居場所

 僕はただ、普通に生きていたかっただけだ。


 朝は嫌いだ。誰もが今日に意味を見出そうと、行動し出すから。

 昼も嫌いだ。誰もが今日に意味を作り出すから。

 夜も嫌いだ。誰もが今日を振り返って、次の朝のために眠りにつくから。

 真夜中。闇に包まれた、静かな街が僕は好きだ。誰に会うこともなく、誰に気を使うでもなく、僕だけの時間を過ごせる。ただ一人、君といる夜だけを除いて。

 それは楽しみでもあったし、ほんの少しの憂鬱でもあった。劣等感と優越感。君に会うといつだって感情がぐちゃぐちゃになる。


 ある日、彼女はいった。


「私ね、クラスで一人なんだ。あなたが、初めての友達。」


 そうなんだ、と僕は答える。僕もクラスでは一人だから、同じようなものだ。初めての友達、とまでは行かないけれど。優越感を覚えるのは、僕が醜いからだ。

 また別の日に、彼女は言った。


「私ね、こんなにたくさん人と話したの初めて。人と話すのって、楽しいんだね。私知らなかった。」


 楽しいんだったらよかった、と僕は言った。


「──も、楽しい?」


 そう彼女は僕に問いかけた。

 楽しいよ、と僕は言った。

「ほんと?…うん、そっか、楽しんでくれてるんだ。」


 そう言って彼女は宝石のような瞳を細めた。劣等感を覚えたのは、僕がこんなにも綺麗な笑顔を浮かべられないからだ。

 紛れもなく宝物のような時間だった。

 さらに別の日に、彼女は言った。


「私、ここに居てもいいのかな。迷惑じゃ、ない?……私、どこに居ても疎まれるの。居場所、ないんだ。どうしたらいいんだろうね。…って、あはは、こんな話するからだよね。ごめんね。今のは気にしなくていいから。」


 その時の彼女は、今までで1番悲しげな瞳をしていた。

 あの瞬間、声を掛ければよかった。そっと、手を握ればよかった。抱き寄せればよかった。
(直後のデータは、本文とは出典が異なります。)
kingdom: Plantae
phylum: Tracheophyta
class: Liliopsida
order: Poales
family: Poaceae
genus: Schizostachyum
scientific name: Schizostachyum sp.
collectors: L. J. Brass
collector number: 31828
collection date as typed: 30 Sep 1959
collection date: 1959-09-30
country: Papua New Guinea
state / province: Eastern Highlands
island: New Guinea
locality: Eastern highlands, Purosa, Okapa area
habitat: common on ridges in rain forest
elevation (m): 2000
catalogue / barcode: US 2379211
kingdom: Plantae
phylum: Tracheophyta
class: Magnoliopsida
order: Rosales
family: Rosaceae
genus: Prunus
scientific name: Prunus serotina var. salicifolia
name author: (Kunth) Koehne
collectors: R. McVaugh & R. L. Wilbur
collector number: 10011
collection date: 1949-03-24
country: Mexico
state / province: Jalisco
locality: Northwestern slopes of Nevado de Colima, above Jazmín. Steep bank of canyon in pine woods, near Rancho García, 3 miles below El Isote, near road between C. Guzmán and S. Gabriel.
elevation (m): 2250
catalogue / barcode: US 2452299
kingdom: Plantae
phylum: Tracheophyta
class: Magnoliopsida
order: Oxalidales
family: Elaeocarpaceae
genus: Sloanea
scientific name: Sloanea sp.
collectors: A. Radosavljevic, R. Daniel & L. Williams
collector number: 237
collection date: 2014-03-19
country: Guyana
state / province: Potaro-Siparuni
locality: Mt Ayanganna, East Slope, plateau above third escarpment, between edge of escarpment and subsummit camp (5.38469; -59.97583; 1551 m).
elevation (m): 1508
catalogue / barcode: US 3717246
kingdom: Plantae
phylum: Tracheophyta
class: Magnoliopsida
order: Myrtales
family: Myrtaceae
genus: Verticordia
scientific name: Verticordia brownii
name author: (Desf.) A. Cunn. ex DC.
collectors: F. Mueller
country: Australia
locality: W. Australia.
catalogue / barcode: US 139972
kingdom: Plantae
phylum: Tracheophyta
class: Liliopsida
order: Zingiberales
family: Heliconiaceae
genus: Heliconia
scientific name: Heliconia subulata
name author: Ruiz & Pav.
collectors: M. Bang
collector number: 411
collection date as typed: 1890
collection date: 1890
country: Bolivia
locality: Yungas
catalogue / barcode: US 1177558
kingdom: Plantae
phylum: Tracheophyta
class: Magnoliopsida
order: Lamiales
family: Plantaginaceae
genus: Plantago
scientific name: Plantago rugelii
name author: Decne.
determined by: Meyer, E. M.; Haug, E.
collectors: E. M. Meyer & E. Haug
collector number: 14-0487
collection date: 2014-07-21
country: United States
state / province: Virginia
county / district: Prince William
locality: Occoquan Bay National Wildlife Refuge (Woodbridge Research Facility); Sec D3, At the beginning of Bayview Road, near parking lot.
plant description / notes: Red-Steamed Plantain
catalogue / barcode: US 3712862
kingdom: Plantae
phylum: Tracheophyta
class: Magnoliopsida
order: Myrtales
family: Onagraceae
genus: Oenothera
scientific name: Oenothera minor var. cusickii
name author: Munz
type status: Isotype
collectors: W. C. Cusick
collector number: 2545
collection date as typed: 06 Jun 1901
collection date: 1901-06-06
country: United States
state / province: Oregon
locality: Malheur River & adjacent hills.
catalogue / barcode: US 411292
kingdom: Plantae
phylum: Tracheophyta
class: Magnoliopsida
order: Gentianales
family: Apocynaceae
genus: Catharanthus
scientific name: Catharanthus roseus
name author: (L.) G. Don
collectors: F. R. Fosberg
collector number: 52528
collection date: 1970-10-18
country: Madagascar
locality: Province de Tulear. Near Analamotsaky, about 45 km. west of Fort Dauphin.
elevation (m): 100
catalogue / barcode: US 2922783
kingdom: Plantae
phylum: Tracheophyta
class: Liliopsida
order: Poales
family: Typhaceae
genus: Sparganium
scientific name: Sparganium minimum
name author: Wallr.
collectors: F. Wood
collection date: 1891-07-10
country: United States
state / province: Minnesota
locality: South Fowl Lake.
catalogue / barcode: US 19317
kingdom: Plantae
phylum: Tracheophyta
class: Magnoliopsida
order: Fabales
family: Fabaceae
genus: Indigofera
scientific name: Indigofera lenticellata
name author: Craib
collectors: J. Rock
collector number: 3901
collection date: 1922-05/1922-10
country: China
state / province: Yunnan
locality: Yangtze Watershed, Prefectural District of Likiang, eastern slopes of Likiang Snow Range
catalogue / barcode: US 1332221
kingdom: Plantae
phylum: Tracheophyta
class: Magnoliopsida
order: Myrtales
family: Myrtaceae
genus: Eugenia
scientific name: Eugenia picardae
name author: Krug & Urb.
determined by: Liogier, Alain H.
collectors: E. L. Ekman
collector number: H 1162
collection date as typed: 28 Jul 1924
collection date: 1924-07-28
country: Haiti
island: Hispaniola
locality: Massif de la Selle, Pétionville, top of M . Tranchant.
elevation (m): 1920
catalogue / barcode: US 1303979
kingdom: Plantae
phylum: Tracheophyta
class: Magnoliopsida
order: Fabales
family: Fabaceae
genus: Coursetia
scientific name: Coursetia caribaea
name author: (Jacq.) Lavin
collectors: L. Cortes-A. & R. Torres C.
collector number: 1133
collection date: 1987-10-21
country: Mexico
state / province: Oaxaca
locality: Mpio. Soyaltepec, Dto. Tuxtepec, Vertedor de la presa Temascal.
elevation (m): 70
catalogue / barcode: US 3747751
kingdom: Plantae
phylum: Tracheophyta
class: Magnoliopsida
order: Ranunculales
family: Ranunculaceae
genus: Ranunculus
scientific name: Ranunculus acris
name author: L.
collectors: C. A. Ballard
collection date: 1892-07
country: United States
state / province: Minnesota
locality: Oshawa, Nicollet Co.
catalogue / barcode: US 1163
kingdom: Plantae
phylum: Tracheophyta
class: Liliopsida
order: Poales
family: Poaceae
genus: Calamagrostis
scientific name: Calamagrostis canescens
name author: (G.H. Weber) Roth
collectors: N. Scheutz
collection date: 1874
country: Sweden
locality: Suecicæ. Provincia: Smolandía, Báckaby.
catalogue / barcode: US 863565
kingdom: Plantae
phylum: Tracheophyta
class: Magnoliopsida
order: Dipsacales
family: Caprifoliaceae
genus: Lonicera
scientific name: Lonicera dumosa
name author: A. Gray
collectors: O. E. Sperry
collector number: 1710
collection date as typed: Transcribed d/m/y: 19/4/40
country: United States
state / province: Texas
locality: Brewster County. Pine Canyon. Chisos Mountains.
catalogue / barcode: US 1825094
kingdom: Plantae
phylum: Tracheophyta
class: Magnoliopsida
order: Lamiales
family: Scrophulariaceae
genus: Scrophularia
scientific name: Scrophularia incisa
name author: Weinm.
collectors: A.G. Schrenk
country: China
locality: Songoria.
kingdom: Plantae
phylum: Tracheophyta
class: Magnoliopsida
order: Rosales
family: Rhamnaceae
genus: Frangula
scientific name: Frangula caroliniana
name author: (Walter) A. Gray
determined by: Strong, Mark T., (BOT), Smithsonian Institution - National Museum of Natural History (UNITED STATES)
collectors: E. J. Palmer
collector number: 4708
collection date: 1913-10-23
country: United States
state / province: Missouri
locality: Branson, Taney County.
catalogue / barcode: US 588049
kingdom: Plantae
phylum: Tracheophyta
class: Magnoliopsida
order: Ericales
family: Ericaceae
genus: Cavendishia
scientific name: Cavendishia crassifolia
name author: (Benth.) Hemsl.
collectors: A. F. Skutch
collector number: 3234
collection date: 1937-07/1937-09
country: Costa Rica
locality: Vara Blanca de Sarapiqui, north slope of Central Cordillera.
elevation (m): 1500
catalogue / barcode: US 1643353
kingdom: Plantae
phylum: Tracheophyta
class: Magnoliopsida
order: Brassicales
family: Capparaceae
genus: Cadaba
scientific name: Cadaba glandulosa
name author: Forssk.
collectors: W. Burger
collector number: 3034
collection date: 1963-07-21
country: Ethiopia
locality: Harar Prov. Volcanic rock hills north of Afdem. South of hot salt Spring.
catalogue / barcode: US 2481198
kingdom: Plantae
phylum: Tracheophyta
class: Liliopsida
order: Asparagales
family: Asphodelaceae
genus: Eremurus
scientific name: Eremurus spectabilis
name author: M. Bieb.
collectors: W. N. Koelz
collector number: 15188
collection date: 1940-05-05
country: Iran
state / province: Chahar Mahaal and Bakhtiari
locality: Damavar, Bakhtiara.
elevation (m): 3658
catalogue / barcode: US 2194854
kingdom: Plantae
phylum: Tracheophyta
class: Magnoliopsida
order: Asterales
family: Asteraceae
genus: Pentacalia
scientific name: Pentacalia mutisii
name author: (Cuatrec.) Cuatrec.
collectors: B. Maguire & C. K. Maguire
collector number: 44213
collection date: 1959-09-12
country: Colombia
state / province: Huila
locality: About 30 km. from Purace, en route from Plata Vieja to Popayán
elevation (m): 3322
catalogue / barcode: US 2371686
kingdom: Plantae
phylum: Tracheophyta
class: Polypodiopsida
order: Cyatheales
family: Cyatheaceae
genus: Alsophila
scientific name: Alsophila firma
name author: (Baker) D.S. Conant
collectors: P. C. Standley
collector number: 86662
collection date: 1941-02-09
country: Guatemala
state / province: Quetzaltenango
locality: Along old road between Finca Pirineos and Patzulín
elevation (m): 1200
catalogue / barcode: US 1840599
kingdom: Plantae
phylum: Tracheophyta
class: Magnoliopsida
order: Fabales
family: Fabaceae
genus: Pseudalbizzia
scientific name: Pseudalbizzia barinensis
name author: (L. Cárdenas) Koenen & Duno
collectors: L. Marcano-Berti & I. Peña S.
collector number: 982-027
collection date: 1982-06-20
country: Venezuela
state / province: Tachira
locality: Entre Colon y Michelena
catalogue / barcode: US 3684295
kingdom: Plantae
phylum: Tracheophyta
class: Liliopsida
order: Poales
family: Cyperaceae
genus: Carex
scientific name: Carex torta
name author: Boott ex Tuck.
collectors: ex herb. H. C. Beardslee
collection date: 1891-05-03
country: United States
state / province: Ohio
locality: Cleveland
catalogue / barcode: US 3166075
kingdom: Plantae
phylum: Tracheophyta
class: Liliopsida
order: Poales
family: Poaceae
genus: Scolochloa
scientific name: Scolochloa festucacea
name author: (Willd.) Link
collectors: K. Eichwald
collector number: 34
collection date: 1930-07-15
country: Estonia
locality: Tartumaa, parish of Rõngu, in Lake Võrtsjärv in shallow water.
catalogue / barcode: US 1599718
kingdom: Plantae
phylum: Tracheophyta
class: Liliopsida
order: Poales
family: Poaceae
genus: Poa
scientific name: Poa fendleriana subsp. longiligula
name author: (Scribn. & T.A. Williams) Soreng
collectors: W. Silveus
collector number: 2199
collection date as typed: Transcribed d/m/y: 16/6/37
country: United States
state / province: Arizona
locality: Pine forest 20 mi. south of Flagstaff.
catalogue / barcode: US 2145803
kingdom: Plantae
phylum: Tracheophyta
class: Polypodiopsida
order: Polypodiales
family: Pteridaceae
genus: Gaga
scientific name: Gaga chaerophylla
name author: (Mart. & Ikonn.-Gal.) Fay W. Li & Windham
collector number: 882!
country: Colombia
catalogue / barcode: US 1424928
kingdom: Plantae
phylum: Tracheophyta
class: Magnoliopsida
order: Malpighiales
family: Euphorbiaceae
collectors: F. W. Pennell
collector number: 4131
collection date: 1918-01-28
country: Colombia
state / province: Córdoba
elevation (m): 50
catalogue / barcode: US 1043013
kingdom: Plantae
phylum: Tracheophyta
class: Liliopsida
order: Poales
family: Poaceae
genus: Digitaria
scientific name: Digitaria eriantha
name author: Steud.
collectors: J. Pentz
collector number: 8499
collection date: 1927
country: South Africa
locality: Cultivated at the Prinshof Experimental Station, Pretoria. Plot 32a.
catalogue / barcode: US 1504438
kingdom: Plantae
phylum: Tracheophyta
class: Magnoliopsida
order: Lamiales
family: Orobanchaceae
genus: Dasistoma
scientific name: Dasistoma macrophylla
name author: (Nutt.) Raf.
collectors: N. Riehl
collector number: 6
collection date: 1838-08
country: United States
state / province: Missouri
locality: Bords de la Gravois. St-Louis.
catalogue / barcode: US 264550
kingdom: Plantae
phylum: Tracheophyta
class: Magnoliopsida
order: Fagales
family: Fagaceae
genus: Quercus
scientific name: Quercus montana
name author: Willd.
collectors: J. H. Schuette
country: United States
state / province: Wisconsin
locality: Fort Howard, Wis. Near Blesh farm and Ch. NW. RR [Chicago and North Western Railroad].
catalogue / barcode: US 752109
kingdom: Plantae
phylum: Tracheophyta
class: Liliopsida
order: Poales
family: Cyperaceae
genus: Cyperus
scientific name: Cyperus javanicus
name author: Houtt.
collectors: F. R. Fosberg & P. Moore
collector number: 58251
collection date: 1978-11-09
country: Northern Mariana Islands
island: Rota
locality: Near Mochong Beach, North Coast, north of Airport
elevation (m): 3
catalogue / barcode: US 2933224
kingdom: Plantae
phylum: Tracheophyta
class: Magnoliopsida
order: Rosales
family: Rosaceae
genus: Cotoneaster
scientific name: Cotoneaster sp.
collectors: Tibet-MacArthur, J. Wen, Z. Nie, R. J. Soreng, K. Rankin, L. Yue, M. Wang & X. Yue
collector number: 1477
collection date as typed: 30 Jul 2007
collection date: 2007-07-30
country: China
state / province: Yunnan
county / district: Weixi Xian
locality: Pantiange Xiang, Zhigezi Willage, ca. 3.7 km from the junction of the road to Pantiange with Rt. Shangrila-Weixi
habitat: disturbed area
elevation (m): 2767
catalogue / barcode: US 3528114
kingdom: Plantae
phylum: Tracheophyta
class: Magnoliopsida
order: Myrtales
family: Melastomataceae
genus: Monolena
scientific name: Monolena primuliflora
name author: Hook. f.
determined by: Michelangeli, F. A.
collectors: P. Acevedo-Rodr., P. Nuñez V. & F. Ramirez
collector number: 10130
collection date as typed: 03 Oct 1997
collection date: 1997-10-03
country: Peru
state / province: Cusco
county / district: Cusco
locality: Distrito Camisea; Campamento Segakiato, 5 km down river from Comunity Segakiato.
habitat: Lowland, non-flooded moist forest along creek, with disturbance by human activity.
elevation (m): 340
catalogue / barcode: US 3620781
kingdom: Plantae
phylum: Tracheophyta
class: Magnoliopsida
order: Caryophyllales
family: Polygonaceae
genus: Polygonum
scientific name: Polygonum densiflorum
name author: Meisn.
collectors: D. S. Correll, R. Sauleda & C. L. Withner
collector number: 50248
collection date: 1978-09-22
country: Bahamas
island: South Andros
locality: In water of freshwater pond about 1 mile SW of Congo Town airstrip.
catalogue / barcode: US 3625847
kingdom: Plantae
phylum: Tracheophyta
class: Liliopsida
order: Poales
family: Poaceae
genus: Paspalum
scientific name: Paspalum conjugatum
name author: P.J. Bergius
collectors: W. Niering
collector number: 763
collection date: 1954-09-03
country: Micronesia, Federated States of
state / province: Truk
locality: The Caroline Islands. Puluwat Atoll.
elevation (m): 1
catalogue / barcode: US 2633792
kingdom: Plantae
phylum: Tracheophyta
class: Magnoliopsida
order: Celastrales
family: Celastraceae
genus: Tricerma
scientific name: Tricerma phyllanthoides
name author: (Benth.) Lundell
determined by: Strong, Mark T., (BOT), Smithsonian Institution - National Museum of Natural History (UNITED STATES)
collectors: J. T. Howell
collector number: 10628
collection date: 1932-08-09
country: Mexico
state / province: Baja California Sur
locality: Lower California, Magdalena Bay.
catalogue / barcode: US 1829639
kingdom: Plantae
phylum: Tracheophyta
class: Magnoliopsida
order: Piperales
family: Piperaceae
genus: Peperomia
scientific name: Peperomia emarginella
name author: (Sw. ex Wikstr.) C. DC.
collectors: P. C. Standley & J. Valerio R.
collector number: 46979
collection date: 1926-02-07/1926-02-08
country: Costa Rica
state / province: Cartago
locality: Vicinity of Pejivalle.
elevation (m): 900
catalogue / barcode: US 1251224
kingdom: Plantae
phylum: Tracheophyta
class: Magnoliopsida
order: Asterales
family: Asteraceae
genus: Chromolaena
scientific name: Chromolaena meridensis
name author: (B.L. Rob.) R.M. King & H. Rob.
 何も言えなかったことを、今更になって後悔する。目も合わせられなかったのは、優越感と劣等感が邪魔をしたからだ。

 君が居なくなると知っていれば、もっと違う選択ができたかもしれないのに。

 これからも僕は君以外の全てを嫌いなまま、生きていくしかないのだろうか。

 また会いたいなんて叶わない願いを何度も何度も繰り返している。